=== REQUIRED TASK ===
Rewrite every line of the material below as a JSON list of strings, one string per line, leaving out any blank lines.

=== TASK INPUT ===
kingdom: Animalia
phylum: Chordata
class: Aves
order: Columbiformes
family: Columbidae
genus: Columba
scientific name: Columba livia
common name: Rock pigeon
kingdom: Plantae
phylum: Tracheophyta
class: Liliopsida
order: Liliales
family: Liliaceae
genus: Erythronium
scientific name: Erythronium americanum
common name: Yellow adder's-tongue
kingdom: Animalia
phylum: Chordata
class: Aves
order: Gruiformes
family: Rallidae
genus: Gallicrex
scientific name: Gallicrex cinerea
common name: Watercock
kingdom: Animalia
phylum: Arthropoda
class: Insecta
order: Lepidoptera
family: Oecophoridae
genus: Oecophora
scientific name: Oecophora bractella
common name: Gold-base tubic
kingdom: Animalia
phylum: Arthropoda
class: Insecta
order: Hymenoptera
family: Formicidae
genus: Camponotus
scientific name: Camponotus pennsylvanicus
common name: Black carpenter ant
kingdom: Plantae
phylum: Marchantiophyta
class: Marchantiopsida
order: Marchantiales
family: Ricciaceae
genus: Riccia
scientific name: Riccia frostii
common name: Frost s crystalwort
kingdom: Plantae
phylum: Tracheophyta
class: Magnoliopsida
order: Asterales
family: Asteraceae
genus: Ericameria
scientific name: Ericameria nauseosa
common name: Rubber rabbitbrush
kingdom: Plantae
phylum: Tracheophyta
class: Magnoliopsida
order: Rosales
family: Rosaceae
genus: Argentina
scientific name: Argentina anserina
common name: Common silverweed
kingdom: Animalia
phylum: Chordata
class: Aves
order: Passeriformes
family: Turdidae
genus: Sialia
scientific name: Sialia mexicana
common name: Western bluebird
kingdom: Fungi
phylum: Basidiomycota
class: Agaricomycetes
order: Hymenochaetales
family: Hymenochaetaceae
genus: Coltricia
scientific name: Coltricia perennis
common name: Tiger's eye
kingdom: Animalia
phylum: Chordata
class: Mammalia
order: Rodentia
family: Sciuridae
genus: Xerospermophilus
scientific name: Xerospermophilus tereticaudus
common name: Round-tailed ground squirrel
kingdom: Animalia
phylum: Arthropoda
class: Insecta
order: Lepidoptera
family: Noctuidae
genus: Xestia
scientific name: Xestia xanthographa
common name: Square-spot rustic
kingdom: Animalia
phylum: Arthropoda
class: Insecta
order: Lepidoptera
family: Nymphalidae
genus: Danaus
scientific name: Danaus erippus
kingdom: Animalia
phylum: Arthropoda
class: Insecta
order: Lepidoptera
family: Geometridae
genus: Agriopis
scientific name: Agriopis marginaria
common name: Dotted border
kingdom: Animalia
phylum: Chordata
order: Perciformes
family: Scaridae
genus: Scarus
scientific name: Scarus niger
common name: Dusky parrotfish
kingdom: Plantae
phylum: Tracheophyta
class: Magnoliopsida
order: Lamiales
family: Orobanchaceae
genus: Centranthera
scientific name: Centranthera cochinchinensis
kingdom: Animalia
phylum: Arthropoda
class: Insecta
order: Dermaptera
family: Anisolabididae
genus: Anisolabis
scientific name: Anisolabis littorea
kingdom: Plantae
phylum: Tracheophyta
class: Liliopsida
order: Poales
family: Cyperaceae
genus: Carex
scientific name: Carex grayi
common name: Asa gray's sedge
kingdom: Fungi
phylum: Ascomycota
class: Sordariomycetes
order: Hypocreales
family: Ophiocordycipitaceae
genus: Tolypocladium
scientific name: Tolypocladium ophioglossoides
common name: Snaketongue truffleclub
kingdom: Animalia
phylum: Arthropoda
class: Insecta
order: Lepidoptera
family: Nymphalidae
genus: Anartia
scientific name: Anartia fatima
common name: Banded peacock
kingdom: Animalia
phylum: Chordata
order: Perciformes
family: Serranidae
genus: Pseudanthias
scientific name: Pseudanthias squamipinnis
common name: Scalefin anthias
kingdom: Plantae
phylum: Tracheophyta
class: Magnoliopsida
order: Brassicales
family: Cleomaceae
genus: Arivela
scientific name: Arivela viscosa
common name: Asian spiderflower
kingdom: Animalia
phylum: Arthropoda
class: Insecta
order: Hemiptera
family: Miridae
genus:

=== TASK OUTPUT ===
[
  "kingdom: Animalia",
  "phylum: Chordata",
  "class: Aves",
  "order: Columbiformes",
  "family: Columbidae",
  "genus: Columba",
  "scientific name: Columba livia",
  "common name: Rock pigeon",
  "kingdom: Plantae",
  "phylum: Tracheophyta",
  "class: Liliopsida",
  "order: Liliales",
  "family: Liliaceae",
  "genus: Erythronium",
  "scientific name: Erythronium americanum",
  "common name: Yellow adder's-tongue",
  "kingdom: Animalia",
  "phylum: Chordata",
  "class: Aves",
  "order: Gruiformes",
  "family: Rallidae",
  "genus: Gallicrex",
  "scientific name: Gallicrex cinerea",
  "common name: Watercock",
  "kingdom: Animalia",
  "phylum: Arthropoda",
  "class: Insecta",
  "order: Lepidoptera",
  "family: Oecophoridae",
  "genus: Oecophora",
  "scientific name: Oecophora bractella",
  "common name: Gold-base tubic",
  "kingdom: Animalia",
  "phylum: Arthropoda",
  "class: Insecta",
  "order: Hymenoptera",
  "family: Formicidae",
  "genus: Camponotus",
  "scientific name: Camponotus pennsylvanicus",
  "common name: Black carpenter ant",
  "kingdom: Plantae",
  "phylum: Marchantiophyta",
  "class: Marchantiopsida",
  "order: Marchantiales",
  "family: Ricciaceae",
  "genus: Riccia",
  "scientific name: Riccia frostii",
  "common name: Frost s crystalwort",
  "kingdom: Plantae",
  "phylum: Tracheophyta",
  "class: Magnoliopsida",
  "order: Asterales",
  "family: Asteraceae",
  "genus: Ericameria",
  "scientific name: Ericameria nauseosa",
  "common name: Rubber rabbitbrush",
  "kingdom: Plantae",
  "phylum: Tracheophyta",
  "class: Magnoliopsida",
  "order: Rosales",
  "family: Rosaceae",
  "genus: Argentina",
  "scientific name: Argentina anserina",
  "common name: Common silverweed",
  "kingdom: Animalia",
  "phylum: Chordata",
  "class: Aves",
  "order: Passeriformes",
  "family: Turdidae",
  "genus: Sialia",
  "scientific name: Sialia mexicana",
  "common name: Western bluebird",
  "kingdom: Fungi",
  "phylum: Basidiomycota",
  "class: Agaricomycetes",
  "order: Hymenochaetales",
  "family: Hymenochaetaceae",
  "genus: Coltricia",
  "scientific name: Coltricia perennis",
  "common name: Tiger's eye",
  "kingdom: Animalia",
  "phylum: Chordata",
  "class: Mammalia",
  "order: Rodentia",
  "family: Sciuridae",
  "genus: Xerospermophilus",
  "scientific name: Xerospermophilus tereticaudus",
  "common name: Round-tailed ground squirrel",
  "kingdom: Animalia",
  "phylum: Arthropoda",
  "class: Insecta",
  "order: Lepidoptera",
  "family: Noctuidae",
  "genus: Xestia",
  "scientific name: Xestia xanthographa",
  "common name: Square-spot rustic",
  "kingdom: Animalia",
  "phylum: Arthropoda",
  "class: Insecta",
  "order: Lepidoptera",
  "family: Nymphalidae",
  "genus: Danaus",
  "scientific name: Danaus erippus",
  "kingdom: Animalia",
  "phylum: Arthropoda",
  "class: Insecta",
  "order: Lepidoptera",
  "family: Geometridae",
  "genus: Agriopis",
  "scientific name: Agriopis marginaria",
  "common name: Dotted border",
  "kingdom: Animalia",
  "phylum: Chordata",
  "order: Perciformes",
  "family: Scaridae",
  "genus: Scarus",
  "scientific name: Scarus niger",
  "common name: Dusky parrotfish",
  "kingdom: Plantae",
  "phylum: Tracheophyta",
  "class: Magnoliopsida",
  "order: Lamiales",
  "family: Orobanchaceae",
  "genus: Centranthera",
  "scientific name: Centranthera cochinchinensis",
  "kingdom: Animalia",
  "phylum: Arthropoda",
  "class: Insecta",
  "order: Dermaptera",
  "family: Anisolabididae",
  "genus: Anisolabis",
  "scientific name: Anisolabis littorea",
  "kingdom: Plantae",
  "phylum: Tracheophyta",
  "class: Liliopsida",
  "order: Poales",
  "family: Cyperaceae",
  "genus: Carex",
  "scientific name: Carex grayi",
  "common name: Asa gray's sedge",
  "kingdom: Fungi",
  "phylum: Ascomycota",
  "class: Sordariomycetes",
  "order: Hypocreales",
  "family: Ophiocordycipitaceae",
  "genus: Tolypocladium",
  "scientific name: Tolypocladium ophioglossoides",
  "common name: Snaketongue truffleclub",
  "kingdom: Animalia",
  "phylum: Arthropoda",
  "class: Insecta",
  "order: Lepidoptera",
  "family: Nymphalidae",
  "genus: Anartia",
  "scientific name: Anartia fatima",
  "common name: Banded peacock",
  "kingdom: Animalia",
  "phylum: Chordata",
  "order: Perciformes",
  "family: Serranidae",
  "genus: Pseudanthias",
  "scientific name: Pseudanthias squamipinnis",
  "common name: Scalefin anthias",
  "kingdom: Plantae",
  "phylum: Tracheophyta",
  "class: Magnoliopsida",
  "order: Brassicales",
  "family: Cleomaceae",
  "genus: Arivela",
  "scientific name: Arivela viscosa",
  "common name: Asian spiderflower",
  "kingdom: Animalia",
  "phylum: Arthropoda",
  "class: Insecta",
  "order: Hemiptera",
  "family: Miridae",
  "genus:"
]